Мне не по себе от всего этого. Я вообще не знаю, что делать и как себя вести. В кафе всё просто: подал салат, протёр стол. А тут пляши перед какой-то старой девой, ещё и учись плавать баттерфляем в кратчайшие сроки.

Но в следующую минуту дверь в детскую распахивается, с грохотом впечатываясь в стену. Непроизвольно подскакиваю на ноги, и сердце моё уходит в пятки, потому что на пороге стоит огромный, злой, взъерошенный Лев. Ну Лев Ильин в смысле. Я замираю возле кровати. А он делает шаг и близко-близко нависает надо мной. В миллиметре от лица… И орёт прямо в губы, сбивая с ног своим негодованием. А куда делась улыбка до ушей?

— Что вы себе позволяете?! Куда повели мою дочь и какого чёрта приняли решение без меня? Надо было просто поставить её в угол, как просила Оксана.

— Просила?! Просила? — Вспыхивает внутри меня гнев. — Она визжала как припадочная!

И дальше мы замираем, разглядывая лица друг друга. Интересно, он со всеми ругается, глядя в лицо на максимальном приближении? А может, у него со зрением проблемы? Или это для меня спецопции: близорукость плюс усиление децибел? У меня от его криков давление поднимается, но самое интересное: когда он вот такой, по-звериному мужественный, большой, широкоплечий, злой и по-прежнему привлекательный, он дико бесит меня и волнует… Чисто по-женски. И губы эти чуть суховатые, и глаза раскосые, и крупный нос. Убила бы и… Поцеловала?! С ума сойти! Придурок же. Козёл и так далее. Хочется прокусить его нижнюю губу, а потом поцеловать, испив до дна, как сладкий фруктовый сироп в стакане.

Ненормальное что-то, безумное, абсолютно сумасшедшее. Столько эмоций, и горячие волны по всему телу.

Делаю шаг назад. Я ему не соседка Илона. И с ума по нему сходить не собираюсь. Это просто вся ситуация располагает, мы же мужа и жену изображаем.

Лев смотрит на меня исподлобья. А потом из коридора доносятся какие-то звуки. Приложив палец к губам и обогнув Льва, подхожу к двери и прислушиваюсь. Он подходит ко мне сзади и, приблизившись широкой грудью к спине непростительно близко, зависает сверху, в дверном проёме, и тоже слушает. От его соседства лопатки начинает покалывать.

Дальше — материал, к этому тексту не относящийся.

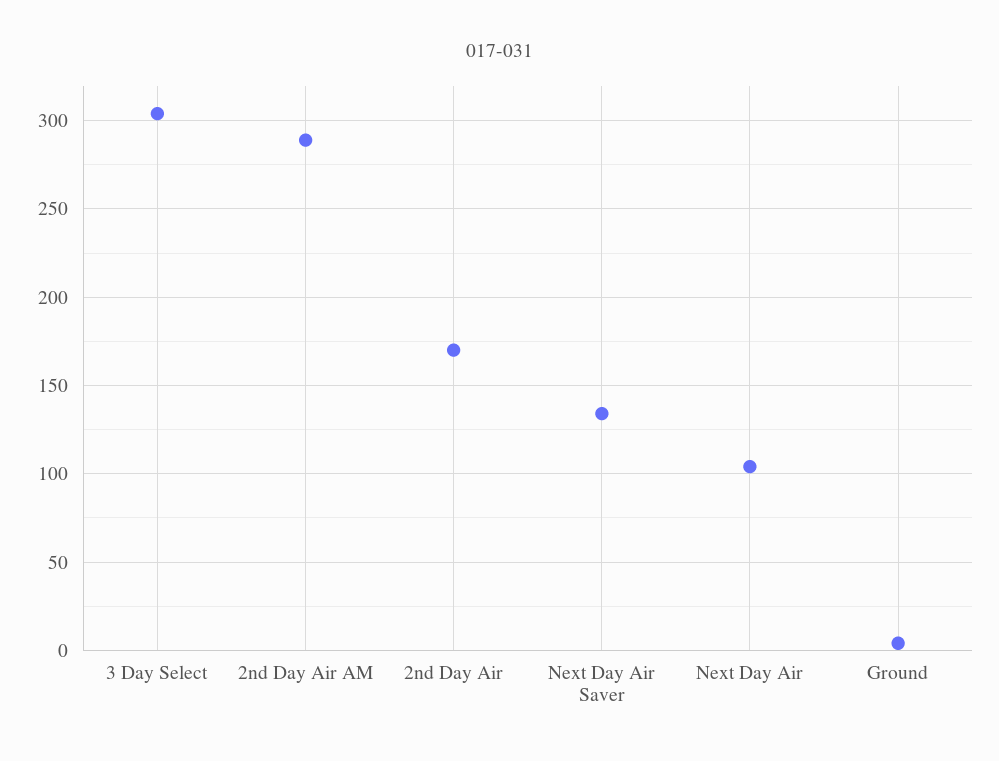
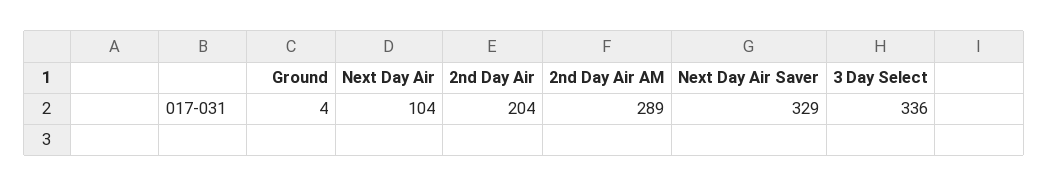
  {
-   "3 Day Select": 305,
+   "3 Day Select": 336,
    "2nd Day Air AM": 289,
-   "2nd Day Air": 170,
+   "2nd Day Air": 204,
-   "Next Day Air Saver": 135,
+   "Next Day Air Saver": 329,
    "Next Day Air": 104,
    "Ground": 4
  }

— Дохлые мыши, мёртвые мыши с опоясывающим лишаем, — шепчу одними губами.

Не хочу на него реагировать. Отвратительный, мерзкий козликообразный тип. Мы как бременские музыканты зависаем друг над другом и подслушиваем.

В коридоре слышны голоса Оксаны и бабули.

— Мне кажется, они вообще не женаты. Странная какая-то парочка. Как будто чужие друг другу, — намекает Оксана, провожая бабушку в спальню.

— Ты, как всегда, подозрительна ко всем. Конечно же, они женаты.

Бабуля и её фаворитка приближаются. Дверь распахнута, через мгновение нас станет видно в проёме. Лев выпрямляется. Отходит. Разворачивает меня за плечи и, дернув на себя, прижимается ртом к моему рту. С силой целует.

— Кхе-кхе, — откашливается Оксана, — хоть бы дверь прикрыли.

— Что там такое?

— Целуются.

— Ну вот, я же говорила, — отвечает бабуля. — Всё у них замечательно.

Скрип размеренных шагов удаляется.

6. Глава 6

— Фу! — где-то вдалеке слышится Настин голос. — Что вы такое делаете?

Хлопок двери и гробовая тишина, от которой сердце уходит в пятки. Хотя, наверное, дело всё же не в двери и не в тишине. А в том, что мужские губы прижимаются к моим, и я — что самое ужасное — им позволяю. Я не могу сообразить, что делать. Бить его по лицу, отталкивая? Обнять покрепче? Потому как, несмотря на обоюдную неприязнь, то, что он делает, — приятно.

В животе мечутся скотские бабочки, в ногах слабость, и вдохнуть полной грудью не получается.